Location
- 416 West 3rd Street Sedalia, (Pettis County), Missouri 65301 United States 38°42′33″N 93°13′56″W﻿ / ﻿38.70917°N 93.23222°W

Information
- Type: Private, Coeducational
- Religious affiliation: Roman Catholic
- Established: 1882
- Superintendent: Rev. Mark Miller
- Administrator: Dr. Mark Register
- Grades: K–12
- Colors: Red and White
- Athletics conference: Kaysinger
- Mascot: Gremlins
- Athletic Director: David Fall
- Website: http://www.gogremlins.com

= Sacred Heart High School (Missouri) =

Sacred Heart School is a private elementary and secondary school in Sedalia, Missouri, providing education for grades Kindergarten through 12th grade. It is a Roman Catholic school, affiliated with the Sacred Heart Church Parish in the Roman Catholic Diocese of Jefferson City.

==Background==
The school was founded in 1882 by the local pastor and staffed by the Sisters of the Precious Blood, with an enrollment of approximately 400 students. Student to teacher ratios range from 13.4 to 1 in the secondary school to 20 to 1 in the elementary grades.
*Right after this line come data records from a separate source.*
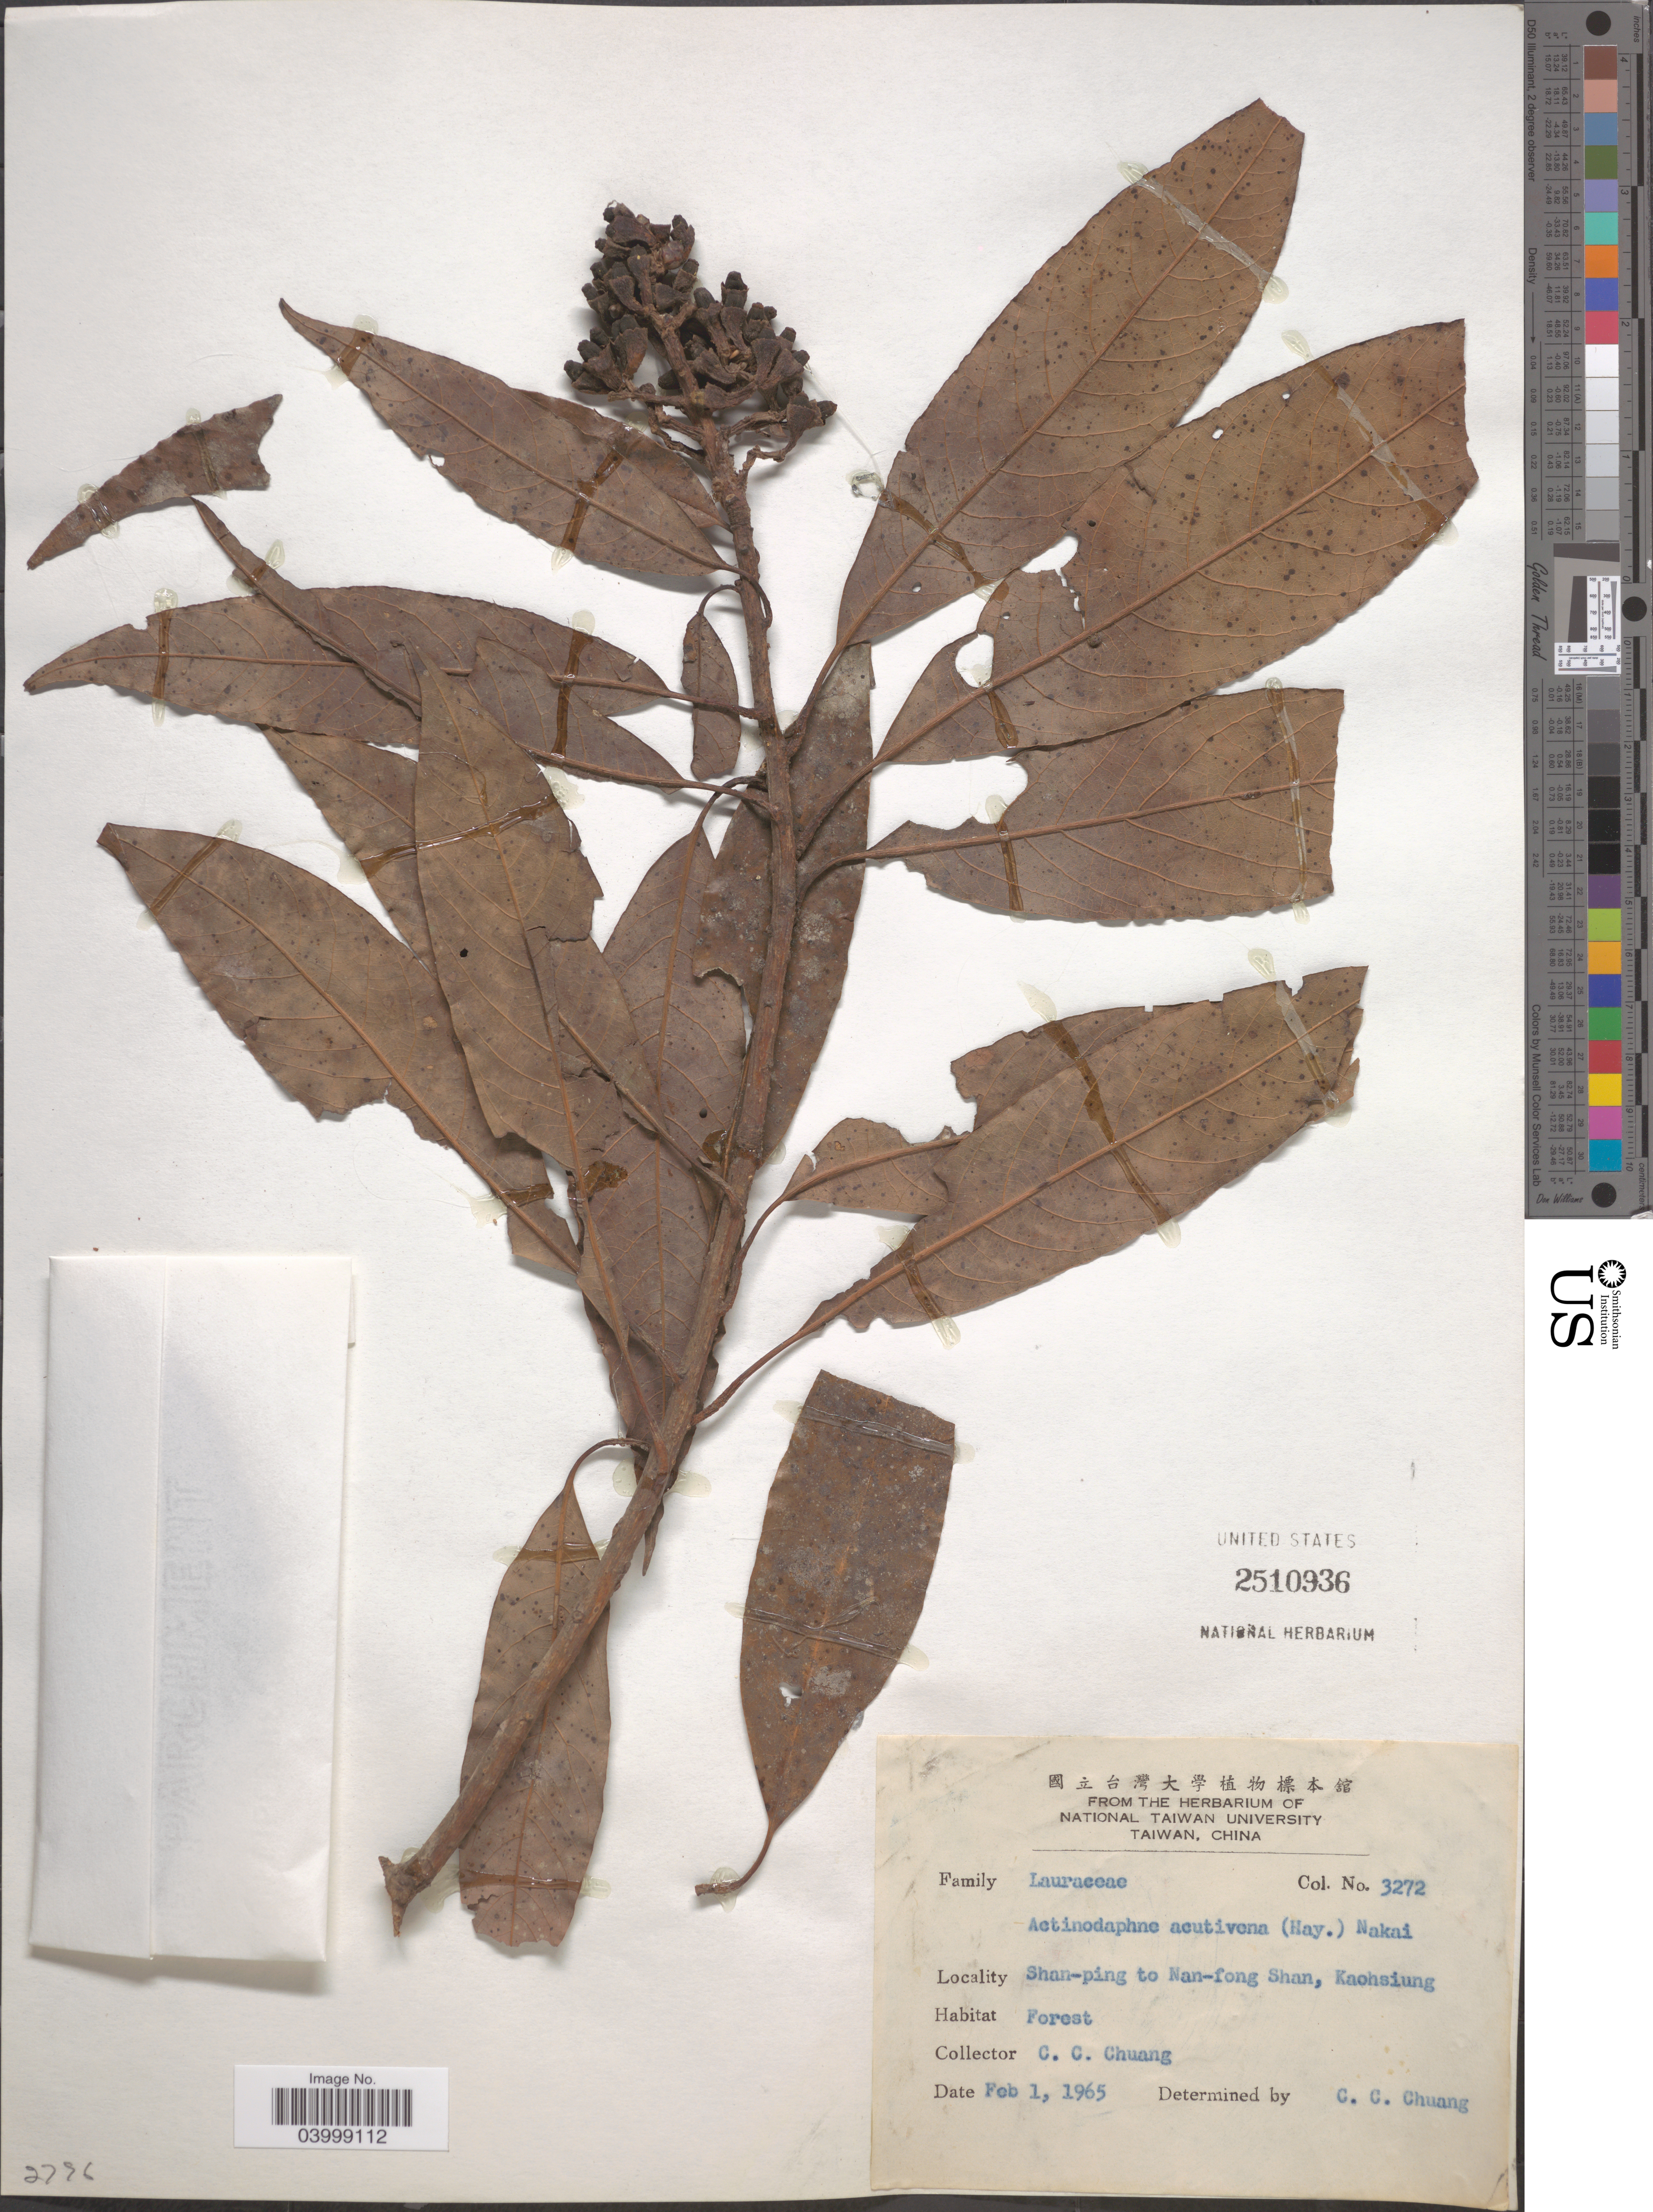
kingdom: Plantae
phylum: Tracheophyta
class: Magnoliopsida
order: Laurales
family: Lauraceae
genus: Actinodaphne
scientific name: Actinodaphne acutivena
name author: (Hayata) Nakai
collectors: C. C. Chuang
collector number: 3272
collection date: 1965-02-01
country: Taiwan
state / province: Kaohsiung City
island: Taiwan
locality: Shan-ping to Nan-fong Shan, Kaohsiung.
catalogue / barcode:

The school mascot is the Gremlin, with team colors of red and white.

==Athletics==
Sacred Heart won the State Championship in 2014 in Boys' Basketball. They have also won 2 State Championships in Volleyball and 3 in Boys' Golf. In 2006, they also won the State Championship in Baseball. They are a part of the Kaysinger Conference.